Monday, November 12, 2007

Greedy studio executives

The Writers Guild of America is on strike. For more than 50 years, TV and film writers have been entitled to a small cut of the studios' profits from the reuse of their shows or movies (syndication or DVDs). But the greedy studio executives are refusing to apply the same rules to internet-based airings and downloadings, despite acknowledging that internet-generated income will be substantial:

Cheers to the others in the industry who are not crossing the picket lines. This includes Jay Leno, David Letterman, The Office's Steve Carell and 30 Rock's Tina Fey.

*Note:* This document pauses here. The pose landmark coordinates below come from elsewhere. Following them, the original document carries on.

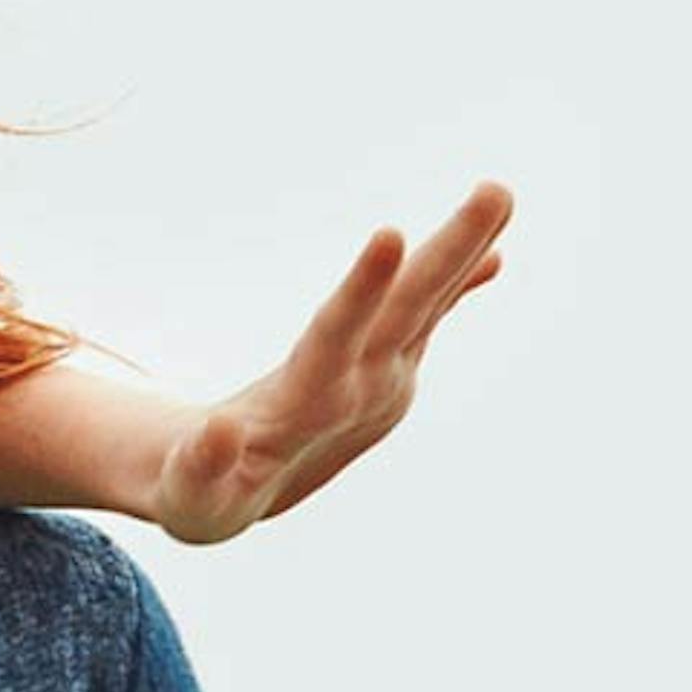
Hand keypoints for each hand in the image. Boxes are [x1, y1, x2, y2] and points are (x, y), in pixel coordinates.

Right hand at [148, 180, 510, 543]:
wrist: (247, 499)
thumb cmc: (205, 490)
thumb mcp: (191, 488)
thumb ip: (204, 463)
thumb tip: (217, 432)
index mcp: (303, 410)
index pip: (336, 340)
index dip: (362, 290)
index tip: (391, 234)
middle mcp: (355, 391)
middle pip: (406, 312)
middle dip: (449, 252)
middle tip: (496, 191)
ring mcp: (379, 381)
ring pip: (424, 306)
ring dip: (463, 250)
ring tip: (499, 193)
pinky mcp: (384, 370)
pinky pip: (423, 316)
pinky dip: (457, 283)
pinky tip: (494, 255)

And jeers to the heartless NBC studio executives who have announced that they intend to fire all of the production staff members on The Tonight Show with Jay Leno as a ploy to get Leno to cross the picket line and return to his show without the writers. This technique worked 20 years ago during the 22-week-long writers' strike from 1988 when both Johnny Carson and David Letterman returned to work under like-threats.


Melody said...

So, at the same time these guys went on strike, so did a bunch of lawyers in Pakistan because a guy is trying to be a dictator. yes, I will miss the office but I have to say, "come on guys"

scoodog said...

Melody, I'm not seeing your point! Please elaborate.

Melody said...

I understand the need to monetize the web for screenwriters, kind of. But in light of the lawyer's protest it just sort of seemed - I don't know - trivial?

scoodog said...

To me, life is full of all sorts of concerns and issues, each of which, in different contexts, can be argued as being less or more relevant than something else.

But even if one were to accept that the Pakistan lawyer's protest is absolutely more relevant, that doesn't mean, in my book, that the writers' strike doesn't have some degree of relevance in and of itself.

So I will say to the writers "come on, guys" -- hold to your convictions in this strike. Your livelihoods are at stake.